**Problem to work on**
For this exercise, copy out each line of the material below that includes "optical".

**Records for this task**
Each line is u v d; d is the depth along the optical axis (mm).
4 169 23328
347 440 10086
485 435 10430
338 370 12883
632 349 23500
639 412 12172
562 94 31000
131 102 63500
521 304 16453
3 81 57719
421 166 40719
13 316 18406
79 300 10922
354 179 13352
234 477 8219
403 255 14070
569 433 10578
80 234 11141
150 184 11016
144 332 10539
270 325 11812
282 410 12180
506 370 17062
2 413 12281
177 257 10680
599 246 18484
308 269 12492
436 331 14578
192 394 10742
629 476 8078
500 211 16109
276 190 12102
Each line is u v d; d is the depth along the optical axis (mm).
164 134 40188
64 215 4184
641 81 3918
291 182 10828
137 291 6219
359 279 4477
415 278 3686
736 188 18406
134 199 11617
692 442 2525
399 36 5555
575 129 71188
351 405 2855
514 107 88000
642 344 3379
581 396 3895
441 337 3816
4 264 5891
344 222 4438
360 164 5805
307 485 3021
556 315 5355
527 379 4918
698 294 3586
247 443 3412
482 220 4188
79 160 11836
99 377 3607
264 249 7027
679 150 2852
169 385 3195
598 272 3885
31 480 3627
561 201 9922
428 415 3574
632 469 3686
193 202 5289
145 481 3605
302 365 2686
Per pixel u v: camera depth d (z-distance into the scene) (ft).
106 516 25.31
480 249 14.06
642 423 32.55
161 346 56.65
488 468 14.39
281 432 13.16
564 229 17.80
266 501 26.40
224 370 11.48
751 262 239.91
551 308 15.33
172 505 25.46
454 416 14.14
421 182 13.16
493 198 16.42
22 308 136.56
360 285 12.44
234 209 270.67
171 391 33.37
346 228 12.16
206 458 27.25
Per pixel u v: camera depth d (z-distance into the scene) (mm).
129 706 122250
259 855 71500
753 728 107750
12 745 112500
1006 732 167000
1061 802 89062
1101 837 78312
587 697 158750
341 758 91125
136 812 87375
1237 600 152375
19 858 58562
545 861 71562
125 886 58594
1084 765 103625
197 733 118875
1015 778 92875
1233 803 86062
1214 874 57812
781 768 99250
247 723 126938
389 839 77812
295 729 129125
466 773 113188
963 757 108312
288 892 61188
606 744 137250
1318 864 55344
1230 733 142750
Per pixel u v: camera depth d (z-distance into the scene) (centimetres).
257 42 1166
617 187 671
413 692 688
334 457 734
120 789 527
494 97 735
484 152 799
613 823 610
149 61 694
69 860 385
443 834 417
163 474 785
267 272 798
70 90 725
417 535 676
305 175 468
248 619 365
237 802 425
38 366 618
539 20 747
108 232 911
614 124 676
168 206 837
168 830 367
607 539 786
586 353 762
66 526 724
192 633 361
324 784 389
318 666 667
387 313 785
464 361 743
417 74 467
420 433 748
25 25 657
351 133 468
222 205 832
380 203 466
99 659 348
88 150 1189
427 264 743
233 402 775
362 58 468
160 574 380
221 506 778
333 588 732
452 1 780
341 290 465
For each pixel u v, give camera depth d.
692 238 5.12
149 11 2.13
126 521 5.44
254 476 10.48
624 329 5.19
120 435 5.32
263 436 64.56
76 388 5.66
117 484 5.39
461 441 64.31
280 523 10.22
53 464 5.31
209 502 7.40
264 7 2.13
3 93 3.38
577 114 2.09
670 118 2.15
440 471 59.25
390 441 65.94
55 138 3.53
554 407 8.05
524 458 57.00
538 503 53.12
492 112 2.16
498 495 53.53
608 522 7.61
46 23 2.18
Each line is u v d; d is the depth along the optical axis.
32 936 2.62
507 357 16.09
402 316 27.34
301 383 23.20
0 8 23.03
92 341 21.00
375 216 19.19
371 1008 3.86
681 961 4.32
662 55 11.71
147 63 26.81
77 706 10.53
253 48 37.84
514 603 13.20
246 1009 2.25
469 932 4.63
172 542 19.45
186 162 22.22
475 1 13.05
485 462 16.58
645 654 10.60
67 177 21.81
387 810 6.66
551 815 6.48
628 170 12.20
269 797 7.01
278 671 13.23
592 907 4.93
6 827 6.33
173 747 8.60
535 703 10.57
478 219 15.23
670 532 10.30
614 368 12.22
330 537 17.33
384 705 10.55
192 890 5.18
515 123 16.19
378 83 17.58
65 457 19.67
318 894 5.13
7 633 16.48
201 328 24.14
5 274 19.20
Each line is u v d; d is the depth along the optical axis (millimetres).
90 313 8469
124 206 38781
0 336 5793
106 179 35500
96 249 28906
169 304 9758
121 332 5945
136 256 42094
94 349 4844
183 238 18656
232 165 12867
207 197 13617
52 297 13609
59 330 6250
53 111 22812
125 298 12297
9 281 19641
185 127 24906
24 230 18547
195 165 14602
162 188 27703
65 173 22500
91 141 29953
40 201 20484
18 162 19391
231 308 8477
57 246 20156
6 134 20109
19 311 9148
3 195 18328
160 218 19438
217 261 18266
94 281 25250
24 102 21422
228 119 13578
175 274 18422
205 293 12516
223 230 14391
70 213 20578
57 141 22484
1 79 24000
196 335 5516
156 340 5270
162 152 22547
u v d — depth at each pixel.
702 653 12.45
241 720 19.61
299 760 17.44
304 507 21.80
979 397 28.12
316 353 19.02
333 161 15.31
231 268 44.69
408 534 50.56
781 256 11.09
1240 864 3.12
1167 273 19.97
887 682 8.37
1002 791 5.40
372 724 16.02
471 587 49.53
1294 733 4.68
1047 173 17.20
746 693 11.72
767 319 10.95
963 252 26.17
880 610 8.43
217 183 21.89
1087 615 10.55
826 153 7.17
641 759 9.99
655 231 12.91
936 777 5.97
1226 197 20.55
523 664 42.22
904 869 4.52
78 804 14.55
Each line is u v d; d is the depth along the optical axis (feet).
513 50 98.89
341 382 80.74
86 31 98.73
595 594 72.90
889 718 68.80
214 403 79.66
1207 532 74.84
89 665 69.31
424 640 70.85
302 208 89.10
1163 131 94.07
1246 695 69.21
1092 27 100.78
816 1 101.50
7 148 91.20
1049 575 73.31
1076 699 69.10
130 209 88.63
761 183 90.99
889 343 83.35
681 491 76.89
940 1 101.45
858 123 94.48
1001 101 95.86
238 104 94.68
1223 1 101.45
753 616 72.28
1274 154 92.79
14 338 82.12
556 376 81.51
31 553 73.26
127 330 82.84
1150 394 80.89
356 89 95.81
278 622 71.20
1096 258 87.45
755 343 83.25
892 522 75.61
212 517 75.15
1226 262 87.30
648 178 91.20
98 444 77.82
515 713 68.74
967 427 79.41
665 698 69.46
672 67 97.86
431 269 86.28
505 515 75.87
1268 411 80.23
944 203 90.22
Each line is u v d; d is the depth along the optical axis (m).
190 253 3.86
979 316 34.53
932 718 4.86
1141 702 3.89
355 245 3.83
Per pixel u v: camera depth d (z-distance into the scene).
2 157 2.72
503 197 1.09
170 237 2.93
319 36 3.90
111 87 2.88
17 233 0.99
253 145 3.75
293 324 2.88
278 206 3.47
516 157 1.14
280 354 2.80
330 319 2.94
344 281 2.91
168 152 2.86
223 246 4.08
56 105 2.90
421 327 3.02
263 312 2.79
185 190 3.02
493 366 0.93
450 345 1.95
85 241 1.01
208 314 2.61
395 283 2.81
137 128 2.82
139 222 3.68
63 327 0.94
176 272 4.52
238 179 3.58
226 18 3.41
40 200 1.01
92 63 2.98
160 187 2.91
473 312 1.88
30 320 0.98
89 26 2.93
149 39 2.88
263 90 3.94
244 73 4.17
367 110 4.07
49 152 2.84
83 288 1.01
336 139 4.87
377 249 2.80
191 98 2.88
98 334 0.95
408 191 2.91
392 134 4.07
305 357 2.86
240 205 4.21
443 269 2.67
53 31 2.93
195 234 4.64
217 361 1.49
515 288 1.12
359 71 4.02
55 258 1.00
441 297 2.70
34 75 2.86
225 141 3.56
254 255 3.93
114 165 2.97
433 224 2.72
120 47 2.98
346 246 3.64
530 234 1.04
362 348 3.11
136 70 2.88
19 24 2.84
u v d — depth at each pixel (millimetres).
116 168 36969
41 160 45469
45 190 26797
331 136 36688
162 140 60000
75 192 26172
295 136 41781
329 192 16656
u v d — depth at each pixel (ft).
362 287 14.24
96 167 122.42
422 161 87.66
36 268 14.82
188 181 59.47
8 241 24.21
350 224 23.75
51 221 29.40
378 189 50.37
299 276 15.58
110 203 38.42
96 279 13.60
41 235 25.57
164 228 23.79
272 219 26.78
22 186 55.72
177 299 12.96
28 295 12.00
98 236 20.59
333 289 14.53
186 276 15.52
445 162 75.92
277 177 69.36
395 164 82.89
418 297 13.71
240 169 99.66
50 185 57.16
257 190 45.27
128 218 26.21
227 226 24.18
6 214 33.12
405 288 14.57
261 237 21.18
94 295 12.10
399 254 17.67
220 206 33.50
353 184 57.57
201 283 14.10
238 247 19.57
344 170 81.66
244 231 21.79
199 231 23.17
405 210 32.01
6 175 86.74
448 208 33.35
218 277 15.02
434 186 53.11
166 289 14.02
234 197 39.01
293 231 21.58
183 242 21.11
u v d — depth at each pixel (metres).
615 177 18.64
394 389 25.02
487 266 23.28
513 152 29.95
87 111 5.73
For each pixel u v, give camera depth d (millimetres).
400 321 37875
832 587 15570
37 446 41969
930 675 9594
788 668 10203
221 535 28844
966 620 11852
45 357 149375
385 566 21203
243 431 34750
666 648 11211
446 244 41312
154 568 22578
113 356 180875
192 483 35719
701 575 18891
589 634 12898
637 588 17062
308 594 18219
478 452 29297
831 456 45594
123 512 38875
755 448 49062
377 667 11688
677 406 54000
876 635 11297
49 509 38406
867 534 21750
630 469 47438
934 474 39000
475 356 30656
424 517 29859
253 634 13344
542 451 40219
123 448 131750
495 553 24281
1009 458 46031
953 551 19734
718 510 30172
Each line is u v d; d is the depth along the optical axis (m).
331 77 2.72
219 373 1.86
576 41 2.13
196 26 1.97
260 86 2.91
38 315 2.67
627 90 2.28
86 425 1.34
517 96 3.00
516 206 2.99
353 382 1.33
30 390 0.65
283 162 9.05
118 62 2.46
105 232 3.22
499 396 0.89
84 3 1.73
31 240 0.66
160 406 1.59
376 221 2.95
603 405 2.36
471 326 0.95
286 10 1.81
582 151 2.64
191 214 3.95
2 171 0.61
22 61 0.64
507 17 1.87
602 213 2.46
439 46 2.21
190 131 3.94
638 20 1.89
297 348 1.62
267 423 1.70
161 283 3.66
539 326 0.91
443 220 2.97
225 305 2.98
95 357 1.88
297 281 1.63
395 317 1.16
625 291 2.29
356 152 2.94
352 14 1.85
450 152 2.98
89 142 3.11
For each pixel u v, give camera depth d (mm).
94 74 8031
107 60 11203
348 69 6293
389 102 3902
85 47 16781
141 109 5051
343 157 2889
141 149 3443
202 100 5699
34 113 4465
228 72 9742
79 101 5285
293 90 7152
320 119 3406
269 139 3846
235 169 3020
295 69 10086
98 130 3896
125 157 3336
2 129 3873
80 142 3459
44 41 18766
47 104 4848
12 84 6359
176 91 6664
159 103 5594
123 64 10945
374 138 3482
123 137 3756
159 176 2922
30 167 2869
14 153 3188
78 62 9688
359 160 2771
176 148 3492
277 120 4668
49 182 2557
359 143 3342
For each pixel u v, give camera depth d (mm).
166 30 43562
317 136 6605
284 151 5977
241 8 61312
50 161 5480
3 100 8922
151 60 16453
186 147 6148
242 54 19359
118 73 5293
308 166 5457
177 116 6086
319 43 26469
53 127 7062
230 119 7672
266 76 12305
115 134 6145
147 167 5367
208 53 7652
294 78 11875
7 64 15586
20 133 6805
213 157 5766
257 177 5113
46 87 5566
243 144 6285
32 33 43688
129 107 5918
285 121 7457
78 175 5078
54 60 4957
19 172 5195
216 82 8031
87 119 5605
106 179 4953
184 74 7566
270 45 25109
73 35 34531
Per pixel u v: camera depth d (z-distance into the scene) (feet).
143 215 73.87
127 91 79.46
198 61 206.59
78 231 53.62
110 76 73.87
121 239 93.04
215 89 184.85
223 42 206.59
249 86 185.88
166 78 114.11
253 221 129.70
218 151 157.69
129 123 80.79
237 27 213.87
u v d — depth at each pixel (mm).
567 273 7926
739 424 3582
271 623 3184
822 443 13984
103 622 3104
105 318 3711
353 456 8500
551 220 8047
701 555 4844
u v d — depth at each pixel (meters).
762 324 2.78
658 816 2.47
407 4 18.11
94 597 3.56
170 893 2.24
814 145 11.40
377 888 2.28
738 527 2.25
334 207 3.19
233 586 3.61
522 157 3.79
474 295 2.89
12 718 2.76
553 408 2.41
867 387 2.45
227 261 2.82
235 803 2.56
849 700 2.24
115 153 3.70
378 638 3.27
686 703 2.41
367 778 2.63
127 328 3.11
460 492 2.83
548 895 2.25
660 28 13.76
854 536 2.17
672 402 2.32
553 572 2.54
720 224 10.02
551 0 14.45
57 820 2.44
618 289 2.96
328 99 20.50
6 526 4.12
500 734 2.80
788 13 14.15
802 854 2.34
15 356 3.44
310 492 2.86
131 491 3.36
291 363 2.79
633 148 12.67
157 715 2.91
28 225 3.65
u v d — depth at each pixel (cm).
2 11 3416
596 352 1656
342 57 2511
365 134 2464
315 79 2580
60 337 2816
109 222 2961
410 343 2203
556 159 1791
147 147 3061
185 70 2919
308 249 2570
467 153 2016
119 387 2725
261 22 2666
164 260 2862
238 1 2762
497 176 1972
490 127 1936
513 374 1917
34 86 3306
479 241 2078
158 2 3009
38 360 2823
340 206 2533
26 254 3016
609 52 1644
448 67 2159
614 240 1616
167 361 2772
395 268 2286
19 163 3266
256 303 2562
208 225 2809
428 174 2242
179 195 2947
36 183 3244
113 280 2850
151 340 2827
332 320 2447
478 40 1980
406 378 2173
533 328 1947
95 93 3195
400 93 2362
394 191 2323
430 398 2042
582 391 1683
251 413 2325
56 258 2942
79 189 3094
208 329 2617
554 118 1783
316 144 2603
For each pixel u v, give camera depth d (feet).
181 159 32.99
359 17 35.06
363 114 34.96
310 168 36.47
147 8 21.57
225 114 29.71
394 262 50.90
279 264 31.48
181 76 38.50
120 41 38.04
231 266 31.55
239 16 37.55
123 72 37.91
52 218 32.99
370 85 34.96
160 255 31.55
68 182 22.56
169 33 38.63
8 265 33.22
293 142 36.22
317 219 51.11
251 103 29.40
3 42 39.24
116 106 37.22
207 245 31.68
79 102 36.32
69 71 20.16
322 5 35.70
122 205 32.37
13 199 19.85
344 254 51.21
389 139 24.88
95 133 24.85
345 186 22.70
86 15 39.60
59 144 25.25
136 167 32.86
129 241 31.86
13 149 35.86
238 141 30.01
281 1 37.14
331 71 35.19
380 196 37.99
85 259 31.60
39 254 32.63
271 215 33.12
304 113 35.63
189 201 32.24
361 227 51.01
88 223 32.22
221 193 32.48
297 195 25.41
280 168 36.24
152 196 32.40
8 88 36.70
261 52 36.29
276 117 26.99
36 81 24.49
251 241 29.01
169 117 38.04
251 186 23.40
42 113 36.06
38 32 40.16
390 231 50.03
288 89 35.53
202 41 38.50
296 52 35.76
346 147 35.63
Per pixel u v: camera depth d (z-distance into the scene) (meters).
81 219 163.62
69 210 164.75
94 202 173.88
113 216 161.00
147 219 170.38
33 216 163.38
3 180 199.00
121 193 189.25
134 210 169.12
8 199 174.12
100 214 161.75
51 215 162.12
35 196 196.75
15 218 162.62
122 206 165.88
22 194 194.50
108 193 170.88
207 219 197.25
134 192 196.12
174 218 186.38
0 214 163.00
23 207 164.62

**Solved exercise**
Each line is u v d; d is the depth along the optical axis (mm).
Each line is u v d; d is the depth along the optical axis (mm).
Each line is u v d; d is the depth along the optical axis.
Each line is u v d; d is the depth along the optical axis (millimetres).
Each line is u v d; d is the depth along the optical axis (feet).
Each line is u v d; d is the depth along the optical axis (m).
Each line is u v d; d is the depth along the optical axis (m).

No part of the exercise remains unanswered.